Ainsi Bias de Priène, « considéré le plus grand des sept Sages »3 , confirme cette prétendue filiation avec les dieux après être passé par le « connais-toi toi-même ». Il affirme prévoir les événements et il rapporte ses succès de divination à Apollon. Il refuse les présents donnés pour le remercier, exigeant de les offrir aux dieux, dont il serait seulement le réceptacle. Aède, il écrit un poème de deux mille vers sur l’Ionie pour enseigner la conduite conformément aux héros qui ont le regard tourné non vers la Cité et la nature mais vers les dieux. Garant de la piété à Priène, il enseigne la façon de les honorer et, comme les autres sages, il dénonce l’ignorance et le mal qui habitent l’esprit de la plupart des humains, incapables de se libérer du monde et de leur moi pour accéder à la « Vérité » ou la préparer par une mort salvatrice qui les libèrera du corps. Sa relation à l’arrière-monde, celui de la Vérité, son rapport magico-religieux à la vie, son statut de Maître de Vérité est si bien avéré que ses contemporains construisent après sa mort un temple pour l’honorer tel un dieu.
Quand apparaît le « connais-toi, toi même », il ne peut donc être l’annonce d’une reconnaissance de la conscience libre.
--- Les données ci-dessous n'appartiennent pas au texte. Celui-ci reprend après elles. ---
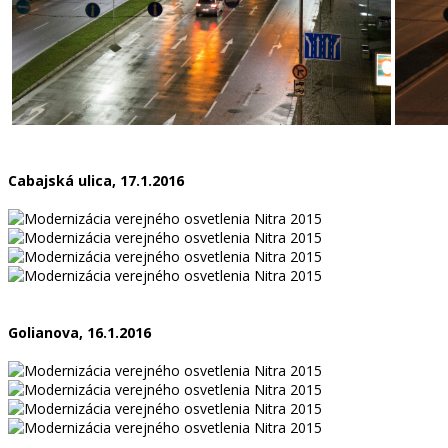
Cabajská ulica, 17.1.2016
Golianova, 16.1.2016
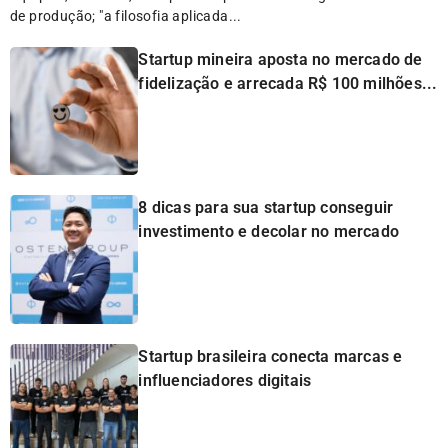
de produção; "a filosofia aplicada...
Startup mineira aposta no mercado de
fidelização e arrecada R$ 100 milhões...
8 dicas para sua startup conseguir
investimento e decolar no mercado
Startup brasileira conecta marcas e
influenciadores digitais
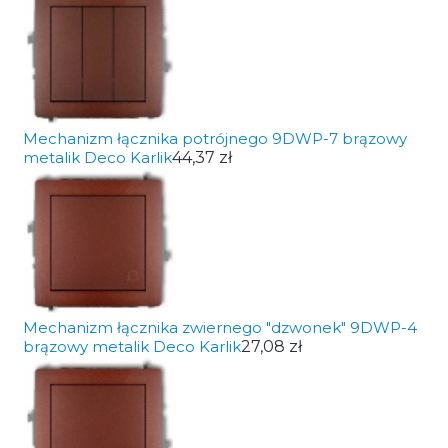
Mechanizm łącznika potrójnego 9DWP-7 brązowy
metalik Deco Karlik
44,37 zł
Mechanizm łącznika zwiernego "dzwonek" 9DWP-4
brązowy metalik Deco Karlik
27,08 zł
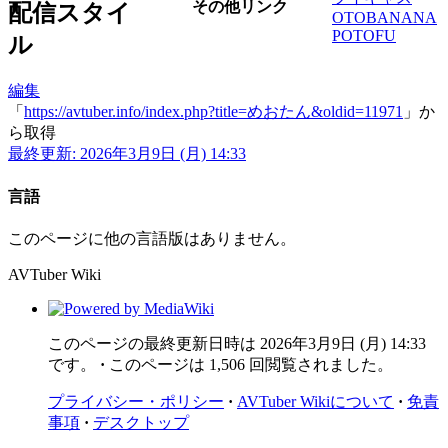
その他リンク
配信スタイ
OTOBANANA
POTOFU
ル
編集
「
https://avtuber.info/index.php?title=めおたん&oldid=11971
」か
ら取得
最終更新: 2026年3月9日 (月) 14:33
言語
このページに他の言語版はありません。
AVTuber Wiki
このページの最終更新日時は 2026年3月9日 (月) 14:33
です。
このページは 1,506 回閲覧されました。
プライバシー・ポリシー
AVTuber Wikiについて
免責
事項
デスクトップ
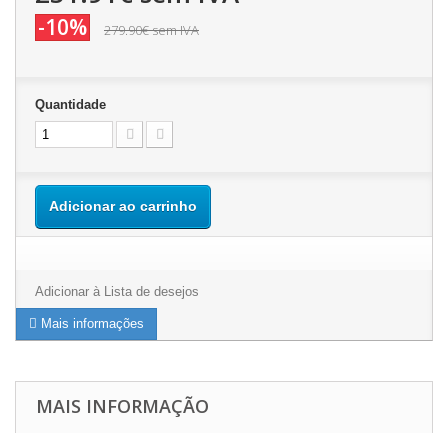
-10%
279.90€
sem IVA
Quantidade
Adicionar ao carrinho
Adicionar à Lista de desejos
Mais informações
MAIS INFORMAÇÃO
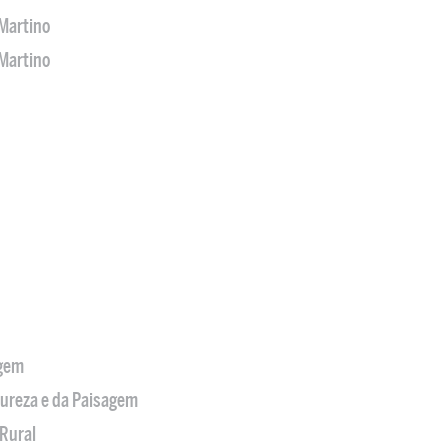
Martino
Martino
agem
tureza e da Paisagem
Rural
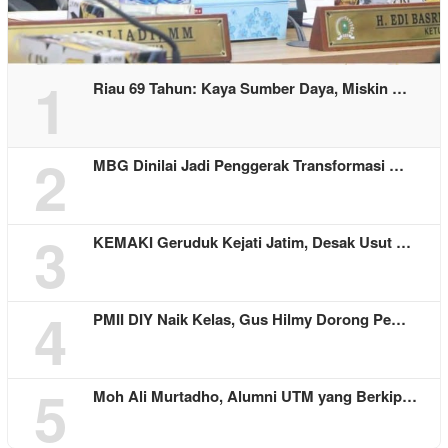
1
Riau 69 Tahun: Kaya Sumber Daya, Miskin …
2
MBG Dinilai Jadi Penggerak Transformasi …
3
KEMAKI Geruduk Kejati Jatim, Desak Usut …
4
PMII DIY Naik Kelas, Gus Hilmy Dorong Pe…
5
Moh Ali Murtadho, Alumni UTM yang Berkip…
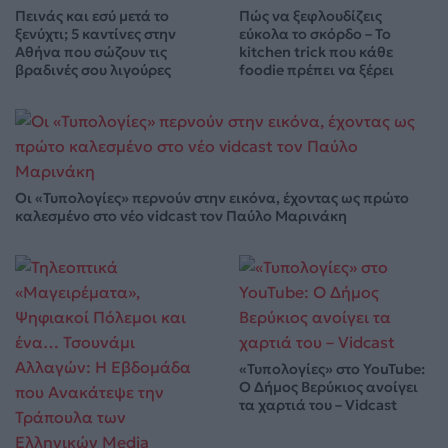
Πεινάς και εσύ μετά το
Πώς να ξεφλουδίζεις
ξενύχτι; 5 καντίνες στην
εύκολα το σκόρδο – Το
Αθήνα που σώζουν τις
kitchen trick που κάθε
βραδινές σου λιγούρες
foodie πρέπει να ξέρει
Οι «Τυπολογίες» περνούν στην εικόνα, έχοντας ως πρώτο
καλεσμένο στο νέο vidcast τον Παύλο Μαρινάκη
«Τυπολογίες» στο YouTube:
Ο Δήμος Βερύκιος ανοίγει
τα χαρτιά του – Vidcast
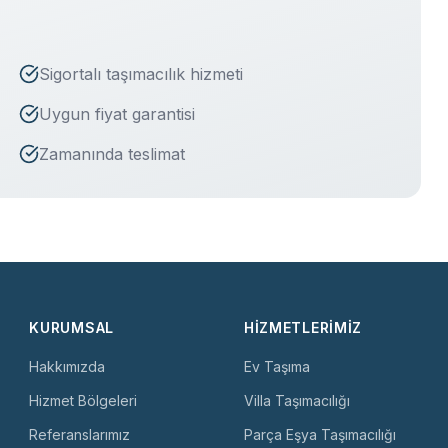
Sigortalı taşımacılık hizmeti
Uygun fiyat garantisi
Zamanında teslimat
KURUMSAL
HIZMETLERIMIZ
Hakkımızda
Ev Taşıma
Hizmet Bölgeleri
Villa Taşımacılığı
Referanslarımız
Parça Eşya Taşımacılığı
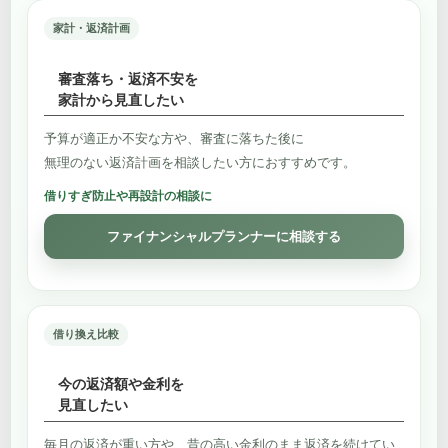
家計・返済計画
審査落ち・返済不安を
家計から見直したい
予算が適正か不安な方や、審査に落ちた後に
無理のない返済計画を相談したい方におすすめです。
借りすぎ防止や再設計の相談に
ファイナンシャルプランナーに相談する
借り換え比較
今の返済額や金利を
見直したい
毎月の返済が重い方や、昔の高い金利のまま返済を続けてい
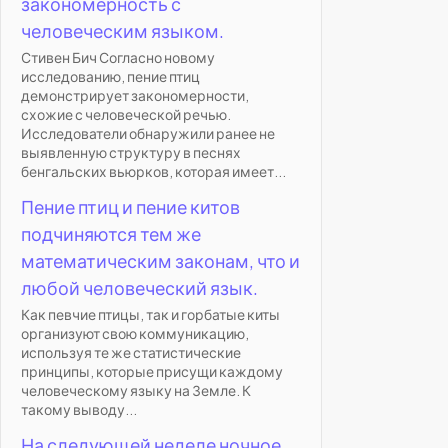
закономерность с
человеческим языком.
Стивен Бич Согласно новому
исследованию, пение птиц
демонстрирует закономерности,
схожие с человеческой речью.
Исследователи обнаружили ранее не
выявленную структуру в песнях
бенгальских вьюрков, которая имеет...
Пение птиц и пение китов
подчиняются тем же
математическим законам, что и
любой человеческий язык.
Как певчие птицы, так и горбатые киты
организуют свою коммуникацию,
используя те же статистические
принципы, которые присущи каждому
человеческому языку на Земле. К
такому выводу...
На следующей неделе ночное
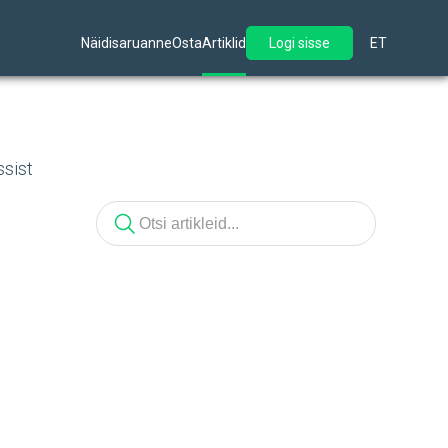
Näidisaruanne
Osta
Artiklid
Logi sisse
ET
ssist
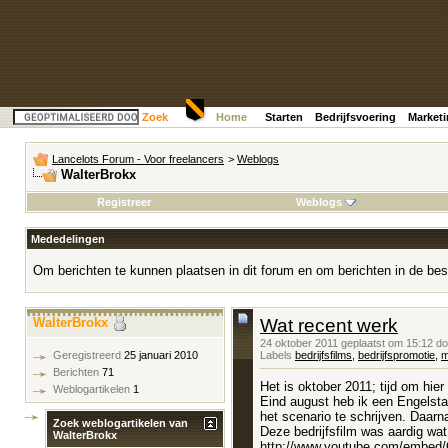
Zoek
Home
Starten
Bedrijfsvoering
Market
Lancelots Forum - Voor freelancers
>
Weblogs
WalterBrokx
Registreer
Weblogs
Mededelingen
Om berichten te kunnen plaatsen in dit forum en om berichten in de bes
WalterBrokx
Wat recent werk
24 oktober 2011 geplaatst om 15:12 d
Labels
bedrijfsfilms
,
bedrijfspromotie
,
m
Geregistreerd
25 januari 2010
Berichten
71
Het is oktober 2011; tijd om hie
Weblogartikelen
1
Eind august heb ik een Engelsta
het scenario te schrijven. Daar
Zoek weblogartikelen van
Deze bedrijfsfilm was aardig wat 
WalterBrokx
http://www.youtube.com/embe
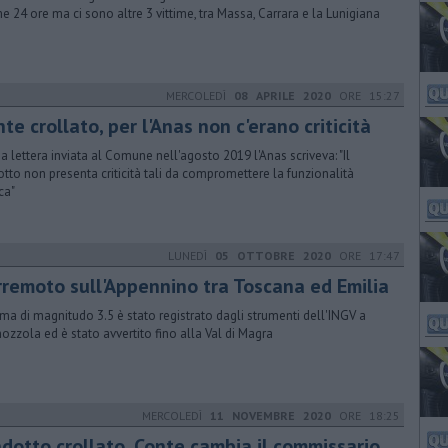
me 24 ore ma ci sono altre 3 vittime, tra Massa, Carrara e la Lunigiana
MERCOLEDÌ
08 APRILE 2020
ORE 15:27
te crollato, per l'Anas non c'erano criticità
na lettera inviata al Comune nell'agosto 2019 l'Anas scriveva: "Il
otto non presenta criticità tali da compromettere la funzionalità
ca"
LUNEDÌ
05 OTTOBRE 2020
ORE 17:47
rremoto sull'Appennino tra Toscana ed Emilia
isma di magnitudo 3.5 è stato registrato dagli strumenti dell'INGV a
ozzola ed è stato avvertito fino alla Val di Magra
MERCOLEDÌ
11 NOVEMBRE 2020
ORE 18:25
adotto crollato, Conte cambia il commissario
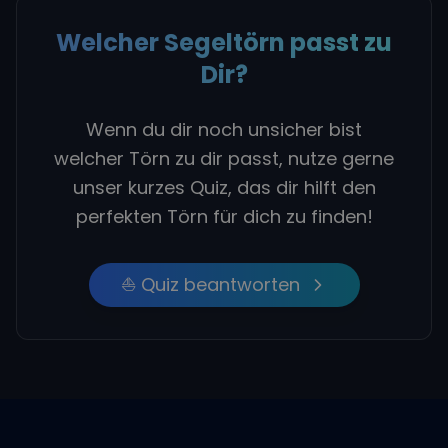
Welcher Segeltörn passt zu
Dir?
Wenn du dir noch unsicher bist
welcher Törn zu dir passt, nutze gerne
unser kurzes Quiz, das dir hilft den
perfekten Törn für dich zu finden!
⛵ Quiz beantworten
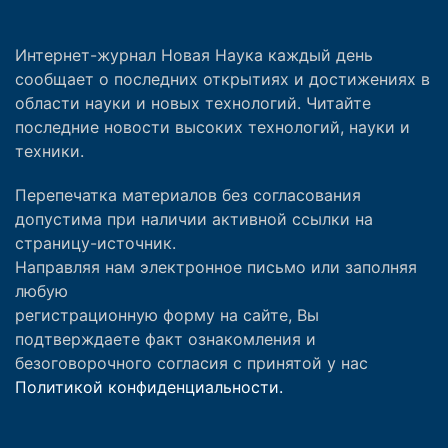
Интернет-журнал Новая Наука каждый день
сообщает о последних открытиях и достижениях в
области науки и новых технологий. Читайте
последние новости высоких технологий, науки и
техники.
Перепечатка материалов без согласования
допустима при наличии активной ссылки на
страницу-источник.
Направляя нам электронное письмо или заполняя
любую
регистрационную форму на сайте, Вы
подтверждаете факт ознакомления и
безоговорочного согласия с принятой у нас
Политикой конфиденциальности.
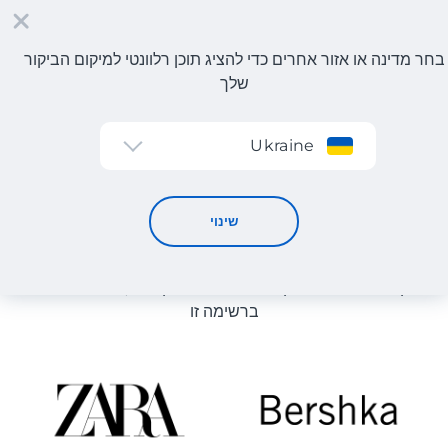
בחר מדינה או אזור אחרים כדי להציג תוכן רלוונטי למיקום הביקור
שלך
הרשמה
Ukraine
אביזרי ספורט
קטלוג חנויות
שינוי
רשימת החנויות באתר מוצגת לעיון. ניתן להזמין מוצר מכל חנות
מקוונת שיכולה לספק את המוצר למחסן שלנו, גם אם היא לא
ברשימה זו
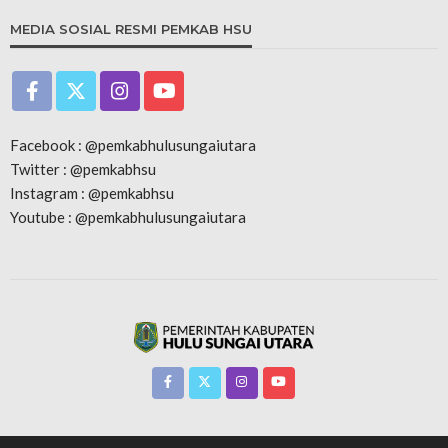
MEDIA SOSIAL RESMI PEMKAB HSU
Facebook : @pemkabhulusungaiutara
Twitter : @pemkabhsu
Instagram : @pemkabhsu
Youtube : @pemkabhulusungaiutara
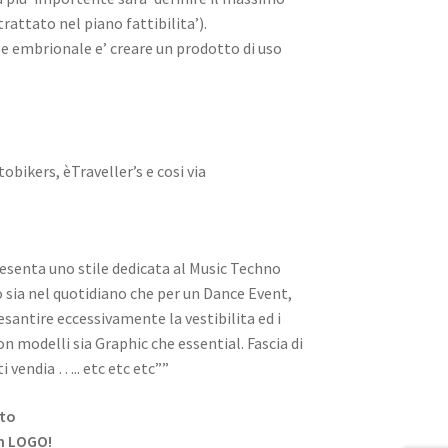
attato nel piano fattibilita’).
e embrionale e’ creare un prodotto di uso
obikers, èTraveller’s e cosi via
resenta uno stile dedicata al Music Techno
 sia nel quotidiano che per un Dance Event,
santire eccessivamente la vestibilita ed i
on modelli sia Graphic che essential. Fascia di
 vendia ….. etc etc etc””
tto
un LOGO!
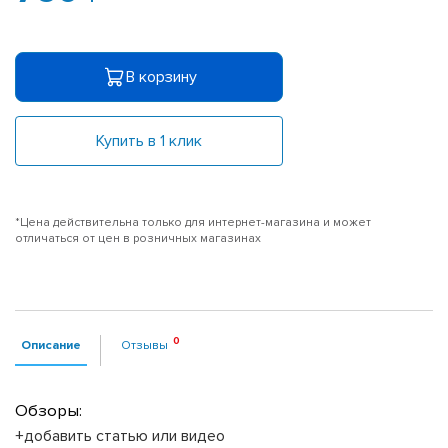
В корзину
Купить в 1 клик
*Цена действительна только для интернет-магазина и может
отличаться от цен в розничных магазинах
Описание
Отзывы
Обзоры:
+добавить статью или видео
Non seulement, cette formule n’est pas l’annonce d’une découverte de la subjectivité humaine et des droits individuels mais elle est son absolu refus pour qui veut entrer dans le monde de la Vérité. Cette formule est l’exigence prétendument « morale » adressée aux humains de se débarrasser de l’illusion du « moi » pour accéder à l’écoute de la parole divine et de l’Être.
Elle condamne, au nom de la « morale » et de la recherche de la vérité, la domination de la nature, la domestication de la planète et l’assujettissement de ce qui s’y trouve. Une vision du monde aux antipodes de celle qui est développée par la Bible, l’humanisme et tous ceux qui croient au progrès.
Le « connais-toi toi-même de Socrate » loin d’infirmer cette vision du monde va la confirmer comme nous le verrons dans la seconde partie.
1 Pline l’Ancien, Naturalis Historia, Vol. II. Chap. VII. Paris. 1848
2 Laërce, Diogène Vies, doctrines et sentences des philosophes illustres. Livre I. Paris. 1965.
3 Laërce, Diogène, Vies, doctrines et sentences des philosophes illustres. Livre I. Paris. 1965.